809 sessions are assigned to both control and test groups. We excluded them in analysis.

For the sticky header experiment we bucketed users by their user ID: mw.user.getId().toString().
The web_session_id relates to their session and is randomly generated at the start of a browsing session.

So if we're seeing two identical web_session_ids it suggests that the user ID was different for the same user resulting in two different groups.

This situation can happen if the user has two accounts. For example a sock puppet or a staff switching to their volunteer account. They are using the same browser so have the same session ID, however since we're bucketing by user ID they are seeing different treatments for those two accounts.

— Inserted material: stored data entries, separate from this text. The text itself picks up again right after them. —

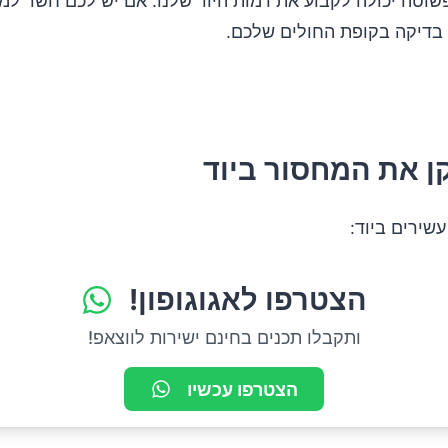
שוטה יכולה לקבוע את רמות היוד שלנו. אם יש לכם חשד למח
בדיקה בקופת החולים שלכם.
ן את המחסור ביוד
עשירים ביוד:
הצטרפו לאגוגופון!
ותקבלו תכנים בחינם ישירות לווצאפ!
הצטרפו עכשיו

To support this hypothesis, I ran the query from analysis

SELECT  web_session_id, wiki, count(distinct `group` ) AS groups,  min(meta.dt) AS session_dt 
FROM event.mediawiki_web_ab_test_enrollment
WHERE wiki NOT IN ('testwiki','test2wiki')  and year=2022 and month=1 and day BETWEEN 6 AND 30
GROUP BY  web_session_id, wiki
HAVING groups>1

I took some of those session IDs and ran query:

SELECT  *
FROM event.mediawiki_web_ab_test_enrollment
WHERE web_session_id = (redacted)
and year=2022 and month=1 and day = 16 LIMIT 16;

I looked at those duplicate rows, and verified that they have similar timestamps, but there was a pattern - if looked at in chronological order the group changes are not random which might suggest someone switching accounts in the same browser.

This hypothesis is strengthened by looking at the edit count bucket for events that occurred around the same timestamps and seeing the editCountBucket is different.

SELECT  *
FROM event.desktopwebuiactionstracking
WHERE event.token = <redacted>
and year=2022 and month=1 and day = 16 LIMIT 8;

It works like follows:

• Jon opens English Wikipedia in his browser. He's assigned session ID A, and he has user ID Z. User ID Z is used to bucket Jon and he is given bucket "stickyHeaderDisabled"
• Jon logs out. He is no longer bucketed as an anon. His session ID remains at A as he hasn't closed the browser.
• Jon logs in as Jon (WMF) within the same browser window. He's assigned user ID Y. His session ID remains at A as he hasn't closed the browser. User ID Y however results in a different bucket "stickyHeaderEnabled"

So what this data is telling you is that 809 sessions were by users with multiple accounts.

cc @ovasileva @jwang

That's _very_ interesting. Thanks for doing this! Would it make sense to just test this theory a bit more?

1. If I understand correctly, 809 is the number of sessions we examined in the context of the sticky header experiment that were used by users with multiple accounts. What percent of the total sessions in the experiment is that?

2. Could we verify that this ratio is somewhat the same in users outside of the experiment as a kind of sanity check?

3. Assuming points 1. and 2. line up correctly, should we bucket based on session ID + user ID, so we have a consistent experience per user?

1. From the analysis my understanding is that is 809 out of 435756 user sessions so 0.18%

All sessions would be the sum of these fields:

2. I don't think so. We usually avoid logging user id in events as it identifies users. The only reason here we know that user ID is different is because the A/B test leaked that information by using the page ID for the bucketing. To verify this we'd likely need to run another A/B test using page ID

3. For logged in users, yes. As long as we do it consistently. However, there may be a privacy cost to doing this if the session ID is derived from the user ID. One thing we could do that may be far simpler is invalidating the session ID on logout. What do you think?